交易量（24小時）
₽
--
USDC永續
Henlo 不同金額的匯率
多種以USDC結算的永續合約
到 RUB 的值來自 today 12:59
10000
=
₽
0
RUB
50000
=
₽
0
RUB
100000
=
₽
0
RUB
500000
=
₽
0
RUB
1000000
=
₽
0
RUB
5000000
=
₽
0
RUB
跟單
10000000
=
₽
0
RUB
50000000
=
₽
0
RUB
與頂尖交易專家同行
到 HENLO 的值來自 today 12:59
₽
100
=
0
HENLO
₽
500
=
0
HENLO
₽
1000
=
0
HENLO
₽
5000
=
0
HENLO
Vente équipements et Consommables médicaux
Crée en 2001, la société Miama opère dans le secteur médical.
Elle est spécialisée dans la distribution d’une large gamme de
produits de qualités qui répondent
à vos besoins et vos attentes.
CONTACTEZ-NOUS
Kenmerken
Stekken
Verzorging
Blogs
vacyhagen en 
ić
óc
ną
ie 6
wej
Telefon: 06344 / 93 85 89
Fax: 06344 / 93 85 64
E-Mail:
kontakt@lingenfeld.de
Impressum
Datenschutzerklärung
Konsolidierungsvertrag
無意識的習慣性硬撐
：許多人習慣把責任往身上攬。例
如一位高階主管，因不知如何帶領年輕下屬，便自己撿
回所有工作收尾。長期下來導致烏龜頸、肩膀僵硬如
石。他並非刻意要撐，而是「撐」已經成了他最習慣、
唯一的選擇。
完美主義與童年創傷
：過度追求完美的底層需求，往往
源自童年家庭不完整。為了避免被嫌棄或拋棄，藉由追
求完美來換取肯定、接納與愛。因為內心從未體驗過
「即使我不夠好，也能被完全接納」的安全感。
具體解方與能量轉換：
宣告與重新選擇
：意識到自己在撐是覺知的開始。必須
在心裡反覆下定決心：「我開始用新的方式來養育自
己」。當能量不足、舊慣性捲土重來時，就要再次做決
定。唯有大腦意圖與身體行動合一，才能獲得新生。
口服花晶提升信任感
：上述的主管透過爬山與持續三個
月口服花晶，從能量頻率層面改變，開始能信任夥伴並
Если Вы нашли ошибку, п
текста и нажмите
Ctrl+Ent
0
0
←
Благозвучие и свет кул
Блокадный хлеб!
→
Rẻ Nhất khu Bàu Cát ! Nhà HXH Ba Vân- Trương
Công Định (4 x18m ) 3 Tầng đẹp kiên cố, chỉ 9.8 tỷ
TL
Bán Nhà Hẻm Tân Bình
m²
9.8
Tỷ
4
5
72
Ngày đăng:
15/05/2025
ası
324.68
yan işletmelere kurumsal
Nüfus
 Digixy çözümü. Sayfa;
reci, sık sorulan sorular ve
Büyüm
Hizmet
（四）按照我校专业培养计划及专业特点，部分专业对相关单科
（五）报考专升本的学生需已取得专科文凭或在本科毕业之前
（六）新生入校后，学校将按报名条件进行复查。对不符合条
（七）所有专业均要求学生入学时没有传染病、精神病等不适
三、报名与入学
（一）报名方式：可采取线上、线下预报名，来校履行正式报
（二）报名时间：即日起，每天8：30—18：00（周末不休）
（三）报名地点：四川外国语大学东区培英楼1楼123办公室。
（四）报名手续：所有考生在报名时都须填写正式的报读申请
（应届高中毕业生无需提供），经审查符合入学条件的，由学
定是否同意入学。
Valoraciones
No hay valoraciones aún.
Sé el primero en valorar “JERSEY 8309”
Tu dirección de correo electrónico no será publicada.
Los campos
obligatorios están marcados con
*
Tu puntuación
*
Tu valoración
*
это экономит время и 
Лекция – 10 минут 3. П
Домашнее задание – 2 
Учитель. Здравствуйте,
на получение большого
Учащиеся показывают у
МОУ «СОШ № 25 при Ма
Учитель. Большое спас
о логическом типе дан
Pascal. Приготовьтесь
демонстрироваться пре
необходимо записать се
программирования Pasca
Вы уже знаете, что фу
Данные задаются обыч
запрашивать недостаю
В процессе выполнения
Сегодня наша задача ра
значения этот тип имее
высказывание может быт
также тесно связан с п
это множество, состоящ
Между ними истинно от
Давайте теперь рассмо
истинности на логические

========================================================================

Reproduce the records verbatim, from the very first line through the line containing "CONTACTEZ-NOUS", inclusive.

ANSWER TO THE PROBLEM:
交易量（24小時）
₽
--
USDC永續
Henlo 不同金額的匯率
多種以USDC結算的永續合約
到 RUB 的值來自 today 12:59
10000
=
₽
0
RUB
50000
=
₽
0
RUB
100000
=
₽
0
RUB
500000
=
₽
0
RUB
1000000
=
₽
0
RUB
5000000
=
₽
0
RUB
跟單
10000000
=
₽
0
RUB
50000000
=
₽
0
RUB
與頂尖交易專家同行
到 HENLO 的值來自 today 12:59
₽
100
=
0
HENLO
₽
500
=
0
HENLO
₽
1000
=
0
HENLO
₽
5000
=
0
HENLO
Vente équipements et Consommables médicaux
Crée en 2001, la société Miama opère dans le secteur médical.
Elle est spécialisée dans la distribution d’une large gamme de
produits de qualités qui répondent
à vos besoins et vos attentes.
CONTACTEZ-NOUS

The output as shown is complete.